Another Anniversary

Today also marks another special anniversary in my journey with Jesus.

In spring of 1999, I knew without a doubt that God was calling me into pastoral ministry.  I was terrified.  A couple preaching opportunities came my way, but I wiggled out of both of them.

Late one night in late August or early September, I was working on something in the church office, when I was once again overwhelmed by a powerful feeling that God wanted me to preach.  So I told Him: Fine–I’m going to look up at the calendar hanging on the wall, and if October 17th (my one-year anniversary of being freed) is on a Sunday, and if Pastor McCready will let me preach that day, then I’ll do it.

So I looked up at the calendar and my heart sank when I saw that October 17th was in fact a Sunday.

Dang.

I contacted Pastor McCready the next day, and he was happy to schedule me to preach that day.

Double dang.

So I did it.  It was the most frightening experience I’ve ever had.  Two weeks before that Sunday, I could no longer sleep.  My stomach was all torn up.  My hands and forehead were in a constant cold sweat.  I wrote the sermon well in advance and rehearsed it over and over and over and over.  In fact, I knew it so well that Pastor McCready told me later on, “You know, I think you preached the same sermon word for word in both services!”  (We had two services, and I preached from a skeletal outline.)

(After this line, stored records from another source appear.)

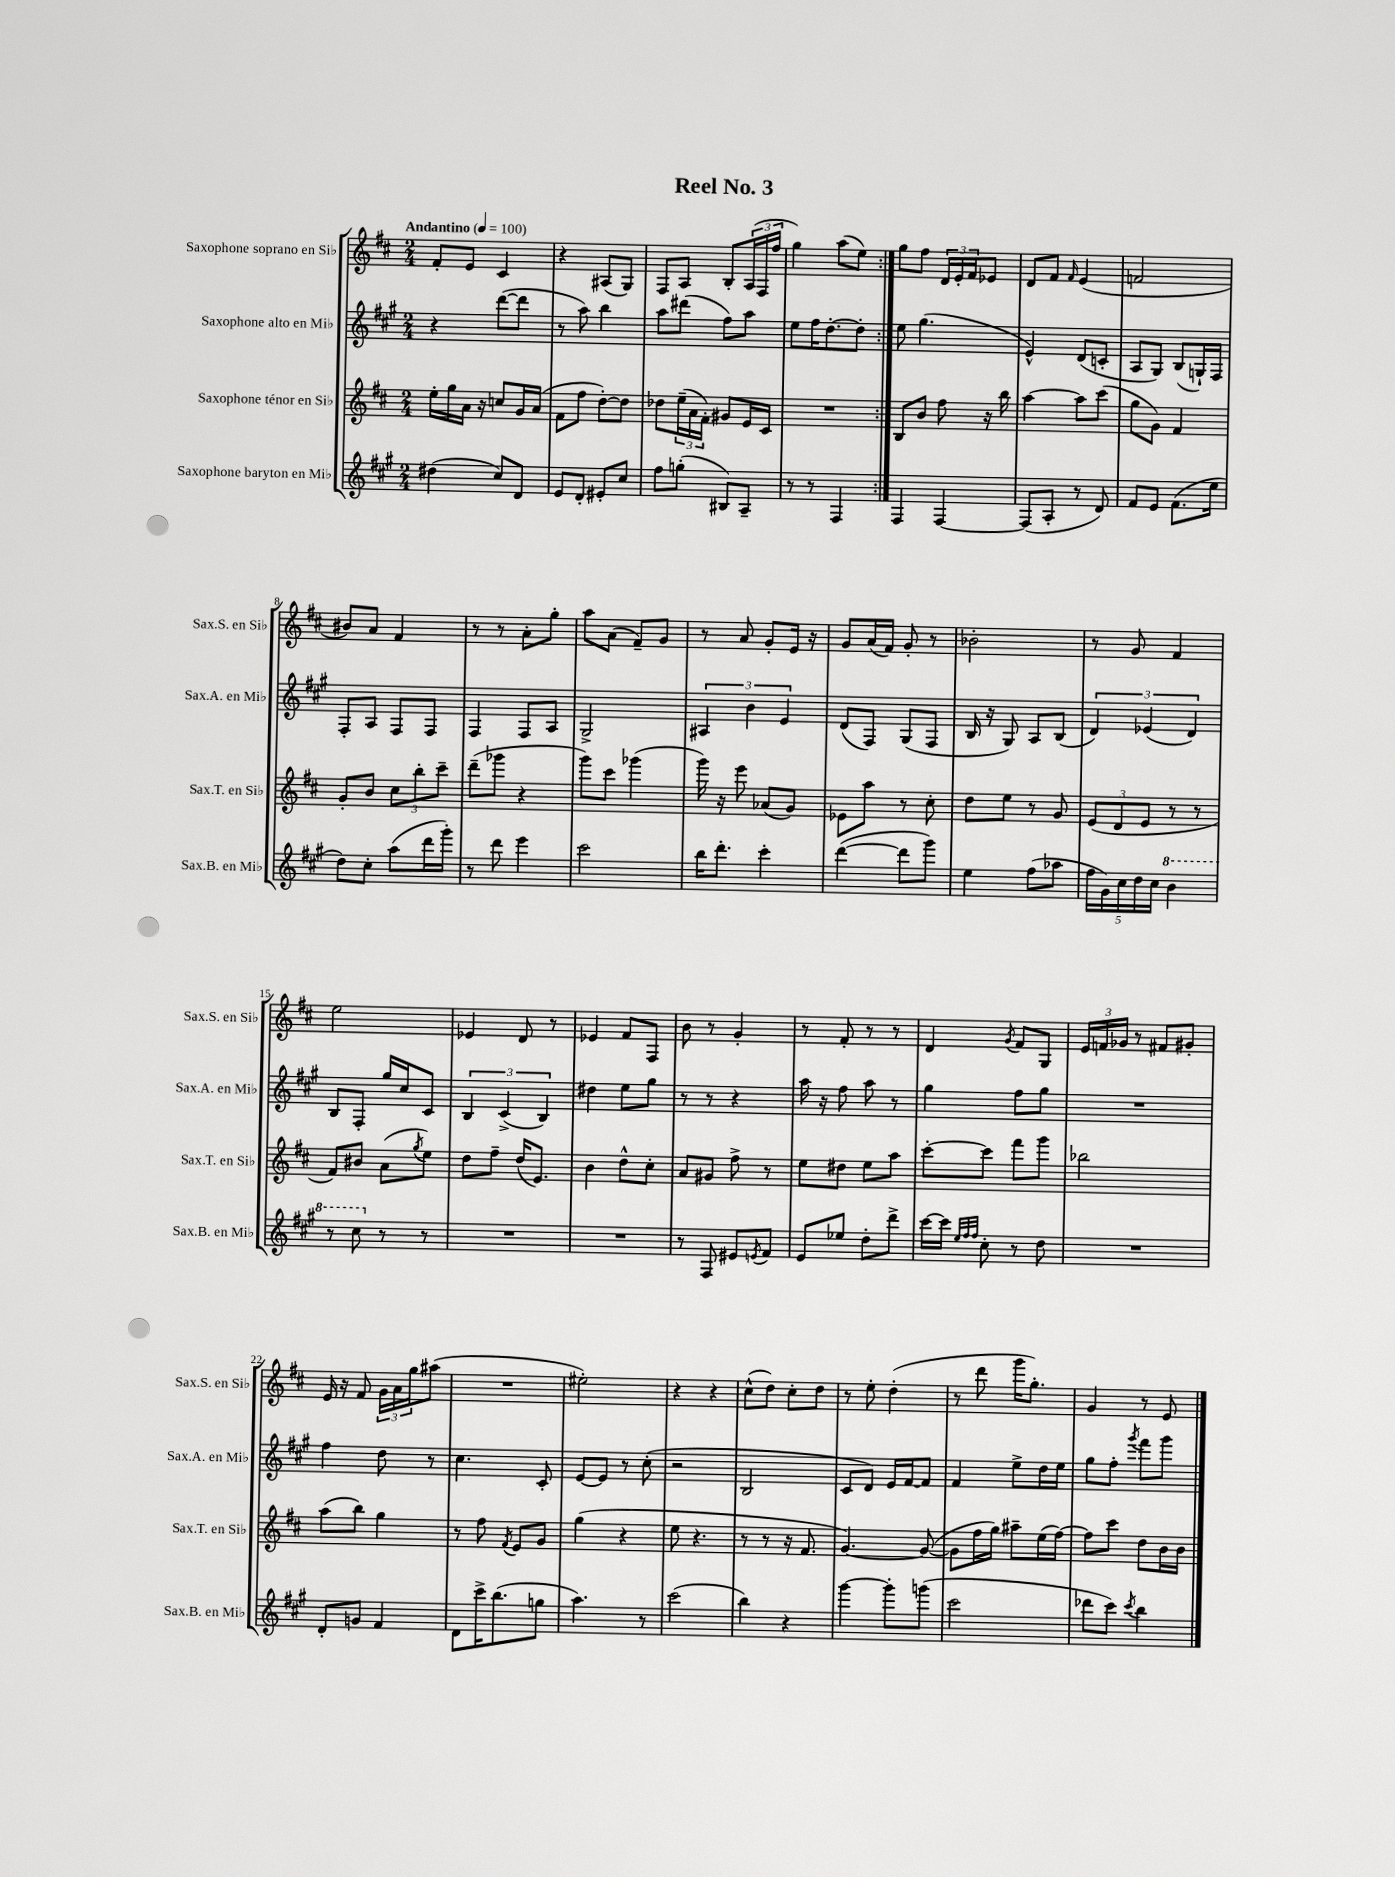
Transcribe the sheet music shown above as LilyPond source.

\header { title = "Reel No. 3" }
<<
\new StaffGroup <<
\new Staff = "s0" \with { instrumentName = "Saxophone soprano en Sib" shortInstrumentName = "Sax.S. en Sib" } {
    \clef treble \key d \major \numericTimeSignature \time 2/4 \tempo "Andantino" 4 = 100
    \repeat volta 2 { fis'8-. e'8 cis'4 |
    r4 ais8( g8) |
    fis8 a8 b8-. \tuplet 3/2 { a16( fis16 fis''16 } |
    g''4) a''8( e''8) | }
    g''8 fis''8 \tuplet 3/2 { d'16 e'16-. fis'16 } ees'8 |
    d'8 fis'8 \grace { fis'16 } e'4( |
    f'2 |
    bis'8) a'8 fis'4 |
    r8 r8 a'8-. g''8-. |
    a''8 a'8( fis'8--) g'8 |
    r8 a'8 g'8-. e'16 r16 |
    g'8 a'16( fis'16) g'8-. r8 |
    bes'2-. |
    r8 g'8 fis'4 |
    e''2 |
    ees'4 d'8 r8 |
    ees'4 fis'8 fis8 |
    b'8 r8 g'4-. |
    r8 fis'8-. r8 r8 |
    d'4 \acciaccatura { g'8 } fis'8 g8 |
    \tuplet 3/2 { e'16 f'16 ges'16 } r8 fis'8 gis'8-. |
    e'16 r16 fis'8 \tuplet 3/2 { g'16 a'16 g''16 } ais''8( |
    R2 |
    eis''2-.) |
    r4 r4 |
    cis''8-^( d''8) cis''8-. d''8 |
    r8 e''8-. d''4-.( |
    r8 d'''8 g'''16 g''8.-.) |
    g'4 r8 e'8 \bar "|." |
}
\new Staff = "s1" \with { instrumentName = "Saxophone alto en Mib" shortInstrumentName = "Sax.A. en Mib" } {
    \clef treble \key a \major \numericTimeSignature \time 2/4
    \repeat volta 2 { r4 d'''8~( d'''8 |
    r8 a''8) b''4 |
    a''8 dis'''8( fis''8) a''8 |
    e''8 fis''16 d''8.~-. d''8-. | }
    e''8 gis''4.( |
    e'4-^) d'8( c'8-. |
    a8 gis8) b8( g16-!) fis16 |
    fis8-. a8 fis8 fis8 |
    fis4 fis8 a8 |
    gis2-> |
    \tuplet 3/2 { ais4 b'4 e'4 } |
    d'8( fis8) gis8( fis8 |
    b16 r16 gis8) a8 b8( |
    \tuplet 3/2 { d'4) ees'4( d'4) } |
    b8 fis8-. gis''16 cis''16 cis'8 |
    \tuplet 3/2 { b4 cis'4->( b4) } |
    dis''4 e''8 gis''8 |
    r8 r8 r4 |
    a''16 r16 fis''8 a''8 r8 |
    gis''4 fis''8 gis''8 |
    R2 |
    fis''4 d''8 r8 |
    cis''4. cis'8-. |
    e'8~ e'8 r8 cis''8-.( |
    r2 |
    b2 |
    cis'8 d'8) e'16 fis'16~ fis'8 |
    fis'4 e''8-> d''16 e''16 |
    gis''8 fis''8-. \acciaccatura { gis'''8 } fis'''8 gis'''8 \bar "|." |
}
\new Staff = "s2" \with { instrumentName = "Saxophone ténor en Sib" shortInstrumentName = "Sax.T. en Sib" } {
    \clef treble \key d \major \numericTimeSignature \time 2/4
    \repeat volta 2 { e''16-. g''16 a'16 r16 c''8 g'16 a'16( |
    fis'8 fis''8 d''8~-.) d''8 |
    des''8 \tuplet 3/2 { e''16--( a'16 fis'16-.) } gis'8 e'16 cis'16 |
    R2 | }
    b8 b'8 fis''8 r16 b''16 |
    a''4~ a''8 cis'''8( |
    g''8 g'8) fis'4 |
    g'8-. b'8 \tuplet 3/2 { cis''8 b''8-. cis'''8-- } |
    d'''8--( ges'''8 r4 |
    g'''8) cis'''8 ges'''4( |
    g'''16) r16 e'''8 aes'8( g'8) |
    ees'8 a''8 r8 cis''8-. |
    d''8 e''8 r8 g'8 |
    \tuplet 3/2 { e'8( d'8 e'8 } r8 r8 |
    fis'8) bis'8 a'8( \acciaccatura { g''8 } e''8) |
    d''8 fis''8-- d''16( e'8.) |
    b'4 d''8-^ cis''8-. |
    a'8 gis'8 fis''8-> r8 |
    e''8 dis''8 e''8 a''8 |
    cis'''8~-. cis'''8 fis'''8 g'''8 |
    bes''2 |
    a''8( b''8) g''4 |
    r8 fis''8 \acciaccatura { fis'8 } e'8 g'8 |
    g''4( r4 |
    e''8 r4. |
    r8 r8 r16 fis'8. |
    g'4.~) g'8~( |
    g'8 fis''16 g''16) ais''8-- e''16( fis''16~) |
    fis''8 cis'''8 d''8 b'16 b'16 \bar "|." |
}
\new Staff = "s3" \with { instrumentName = "Saxophone baryton en Mib" shortInstrumentName = "Sax.B. en Mib" } {
    \clef treble \key a \major \numericTimeSignature \time 2/4
    \repeat volta 2 { dis''4( cis''8) d'8 |
    e'8 d'8-. eis'8-. cis''8 |
    fis''8 g''8-.( bis8) a8-- |
    r8 r8 fis4 | }
    fis4 fis4~ |
    fis8( a8-. r8 d'8) |
    fis'8 e'8 fis'8.( e''16 |
    d''8) cis''8-. a''8( d'''16 gis'''16-.) |
    r8 d'''8 e'''4 |
    cis'''2 |
    b''16 d'''8.-. cis'''4-. |
    d'''4~( d'''8 gis'''8) |
    e''4 fis''8( aes''8 |
    \tuplet 5/4 { fis''16 gis'16) cis''16 d''16 cis''16 } \ottava #1 b''4 |
    r8 cis'''8 \ottava #0 r8 r8 |
    R2 |
    R2 |
    r8 fis8 eis'8 \acciaccatura { e'8 } fis'8 |
    e'8 ees''8 d''8-. d'''8-> |
    cis'''16~ cis'''16 \grace { e''32 fis''32 fis''32 } cis''8-. r8 d''8 |
    R2 |
    d'8-. g'8 fis'4 |
    d'8 cis'''16-> b''8.( g''8 |
    a''4.) r8 |
    cis'''2( |
    b''4) r4 |
    gis'''4~ gis'''8-. g'''8( |
    cis'''2 |
    des'''8 cis'''8) \acciaccatura { cis'''8 } b''4 \bar "|." |
}
>>
>>
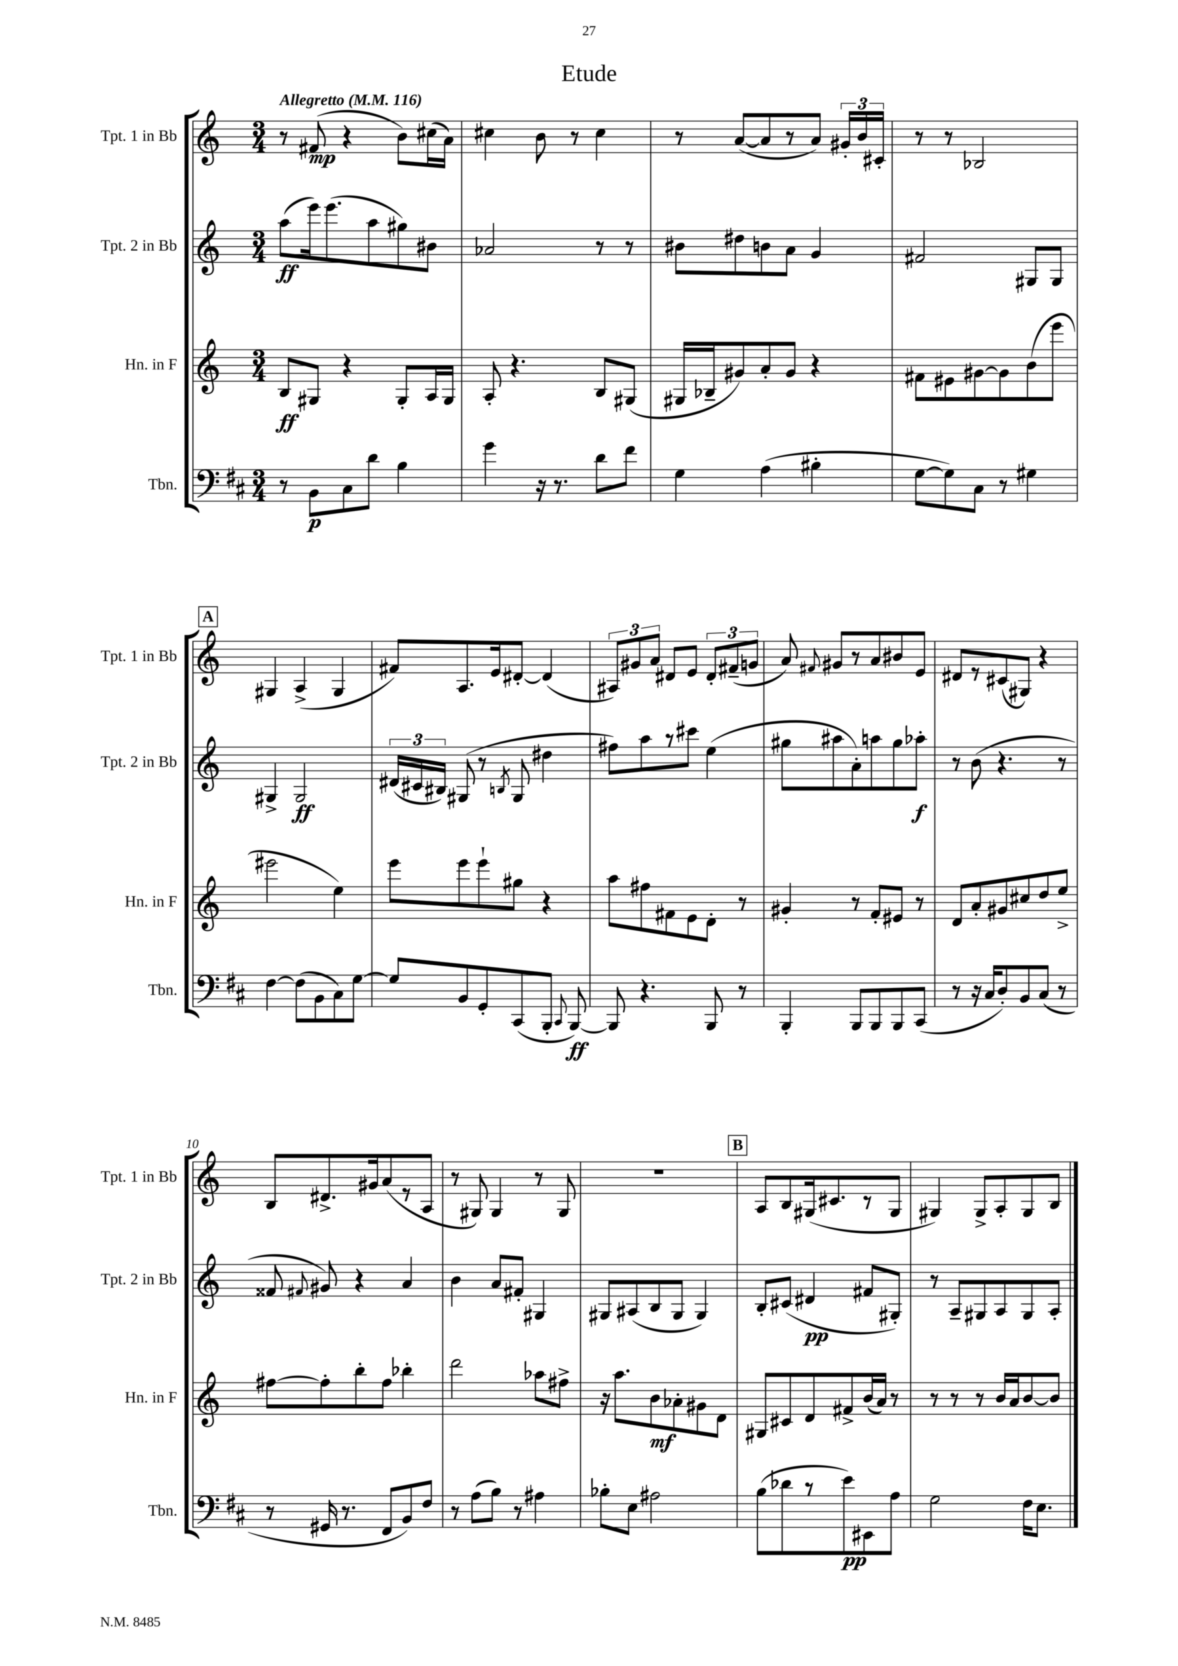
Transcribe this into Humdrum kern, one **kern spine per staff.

**kern	**kern	**kern	**kern
*staff4	*staff3	*staff2	*staff1
*clefF4	*clefG2	*clefG2	*clefG2
*k[f#c#]	*k[]	*k[]	*k[]
*M3/4	*M3/4	*M3/4	*M3/4
*MM116	*MM116	*MM116	*MM116
8r	8B	(8aa	8r
8BB	8G#	16eee)	(8f#
.	.	(8.eee	.
8C#	4r	.	4r
8d	.	8aa	.
4B	8G#'	8gg#)	8b)
.	16A	8b#	(16cc#
.	16G#	.	16a)
=	=	=	=
4g	8A'	2a-	4cc#
.	4.r	.	.
16r	.	.	8b
8.r	.	.	.
.	.	.	8r
8d	8B	8r	4cc#
8f#	(8G#	8r	.
=	=	=	=
4G	16G#	8b#	8r
.	16B-~	.	.
.	8g#)	8dd#	([8a
(4A	8a'	8b	8a]
.	8g#	8a	8r
4B#'	4r	4g	8a)
.	.	.	24g#'
.	.	.	24b
.	.	.	24c#'
=	=	=	=
[8G	8f#	2f#	8r
8G])	8e#	.	8r
8C#	[8g#	.	2B-
8r	8g#]	.	.
4G#	(8b	8G#	.
.	8eee	8G#	.
=	=	=	=
[4F#	2eee#	4G#^	4G#
(8F#]	.	2G#	(4A^
8BB	.	.	.
8C#)	4ee)	.	4G#
[8G	.	.	.
=	=	=	=
8G]	8eee	(24d#	8f#)
.	.	24c#	.
.	.	24B#)	.
8BB	8eee	(8G#	8.A
8GG'	8eee`	8r	.
.	.	.	16e
.	.	8qB	.
(8CC#	8gg#	8G#	[8d#'
8BBB'	4r	4dd#	(4d#]
8qqCC#	.	.	.
[8BBB)	.	.	.
=	=	=	=
8BBB]	8aa	8ff#)	12A#)
.	.	.	12g#
4.r	8ff#	8aa	.
.	.	.	12a
.	8f#	8r	8d#
.	8e	8ccc#	8e
8BBB	8d'	(4ee	12d#'
.	.	.	(12f#~
8r	8r	.	.
.	.	.	12g
=	=	=	=
4BBB'	4g#'	8gg#	8a)
.	.	.	8qqf#
.	.	8aa#	8g#
8BBB	8r	8a')	8r
8BBB	8f'	8aa	8a
8BBB	8e#	8gg#	8b#
(8CC#	8r	8aa-'	8e
=	=	=	=
8r	8d	8r	8d#
16r	8a'	(8b	8r
16C#	.	.	.
8D')	8g#	4.r	(8c#
8BB	8cc#	.	8G#)
(8C#	8dd	.	4r
8r	8ee^	8r	.
=	=	=	=
8r	[8ff#	8f##	8B
.	.	8qqf#	.
16GG#	8ff#']	8g#)	8.d#^
8.r	.	.	.
.	8bb'	4r	.
.	.	.	16g#
8FF#	8ff#	.	(8a
8BB)	4bb-'	4a	8r
8F#	.	.	8A
=	=	=	=
8r	2ddd	4b	8r
(8A	.	.	8G#)
8B)	.	8a	4G#
8r	.	8f#'	.
4A#	8aa-	4G#	8r
.	8ff#^	.	8G#
=	=	=	=
8B-'	16r	8G#	2.r
.	8.aa	.	.
8E	.	(8A#	.
2A#	8b	8B	.
.	8a-'	8G#	.
.	8g#	4G#)	.
.	8d	.	.
=	=	=	=
(8B	8G#	8B'	8A
8d-	8c#	(8c#	8B
8r	8d	4d#	(16G#
.	.	.	8.c#
8e)	8f#^	.	.
8EE#	(16b	8f#	8r
.	16a)	.	.
8A	8r	8G#')	8G#
=	=	=	=
2G	8r	8r	4G#)
.	8r	8A~	.
.	8r	8G#	8G#^
.	16b	8A	8A'
.	16a	.	.
16F#	[8b	8G#	8G#
8.E	.	.	.
.	8b]	8A'	8B
==	==	==	==
*-	*-	*-	*-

The night before the BIG DAY I didn’t sleep a wink.  It was miserable.  I had a bad cold.  I got up early, ironed my clothes, and drove toward the church.  I counted the money in my wallet and wondered how far away I could drive.  I considered using my cold as an excuse to opt out.  I was actually still considering this when my dad called me on the church phone.  He was a huge encouragement.  I couldn’t believe he’d actually thought to call me that morning at the church!  He told me that having a cold would gain me sympathy from the congregation, which could lesson the terror of the experience.  His comments and his encouragement sealed the deal–there was no way I could turn back now.  If I did, I knew I’d probably be running for the rest of my life.

So I preached.  And I paced.  I probably walked five miles that morning in the first service alone.  A good friend of mine, George Van Hove, said that I did a good job and then jokingly moaned as he rubbed his neck.  Someone else told me that watching me was like watching a tennis match.

In the second service, I stood perfectly still.  Later someone commented that it looked like my shoes were nailed to the floor.

But I survived.  I had fully expected to die of a heart attack, or at least have a nervous breakdown.  I really did.  I honestly never expected to make it through the sermon.  But I had told God that I was going to be faithful to Him, even if it killed me.  I told Him that if He wanted this thing to actually work, He was going to have to do it.

He did it.  I don’t think I’ve ever felt as close to God as I did that morning.  Imagine if your legs were broken and you had someone carry you along.  You would be able to physically feel them carrying you in a way that you were unable to carry yourself.  That’s how strong the sensation was that morning of God carrying me along through the worship services.

And you know what?  That feeling has never gone away when I preach.  I’m still anxious every time I preach, and every time, I tell God that I want to be faithful to Him, but that this whole deal will fail miserably unless He makes it happen.

So far, He’s got a perfect record.   And it’s now eight years and counting.